*** Provided records Section Begins ***
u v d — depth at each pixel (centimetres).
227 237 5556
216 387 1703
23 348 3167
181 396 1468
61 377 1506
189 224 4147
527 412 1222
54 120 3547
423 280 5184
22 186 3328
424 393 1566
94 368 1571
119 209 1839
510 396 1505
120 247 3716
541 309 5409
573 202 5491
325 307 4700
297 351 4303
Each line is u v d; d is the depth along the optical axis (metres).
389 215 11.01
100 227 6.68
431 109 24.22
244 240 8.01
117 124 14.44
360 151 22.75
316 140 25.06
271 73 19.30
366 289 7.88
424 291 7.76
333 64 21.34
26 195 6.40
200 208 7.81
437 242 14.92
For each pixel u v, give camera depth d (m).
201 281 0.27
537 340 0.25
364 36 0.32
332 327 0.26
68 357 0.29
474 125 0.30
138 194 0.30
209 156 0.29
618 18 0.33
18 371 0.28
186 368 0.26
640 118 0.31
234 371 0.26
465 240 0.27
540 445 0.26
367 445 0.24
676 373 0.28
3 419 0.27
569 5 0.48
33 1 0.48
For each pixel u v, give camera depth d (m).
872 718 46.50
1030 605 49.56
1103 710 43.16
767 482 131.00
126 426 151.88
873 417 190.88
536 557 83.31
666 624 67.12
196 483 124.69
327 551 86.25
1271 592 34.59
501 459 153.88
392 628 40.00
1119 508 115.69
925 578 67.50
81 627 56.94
*** Provided records Section Ends ***
*** Provided records Section Begins ***
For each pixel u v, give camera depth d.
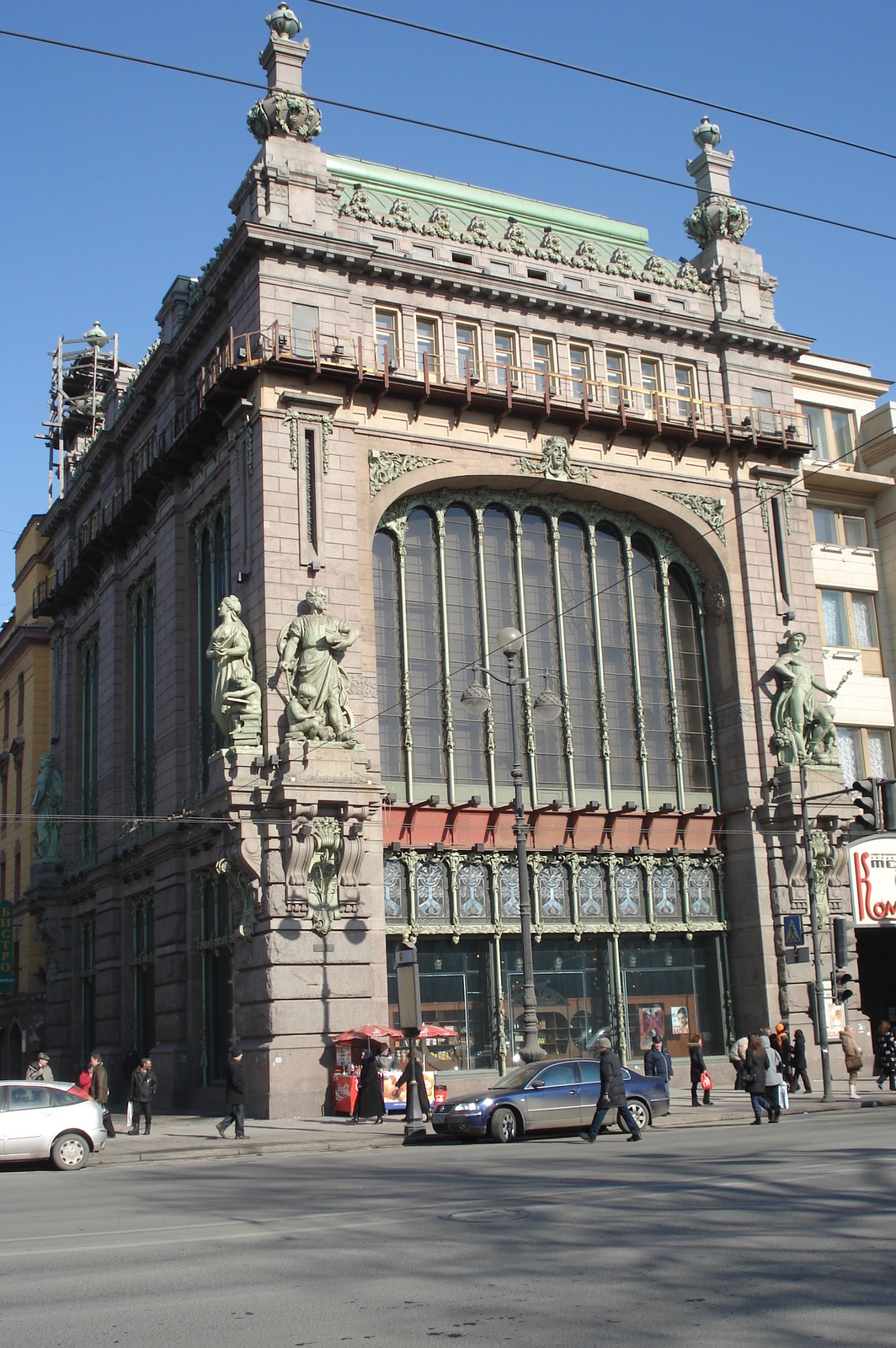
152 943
*** Provided records Section Ends ***
Wherever the string "pixel" appears in the data above, report the whole line.

u v d — depth at each pixel (centimetres).
For each pixel u v, give camera depth d (m).
For each pixel u v, give camera depth d (m).
For each pixel u v, give camera depth d.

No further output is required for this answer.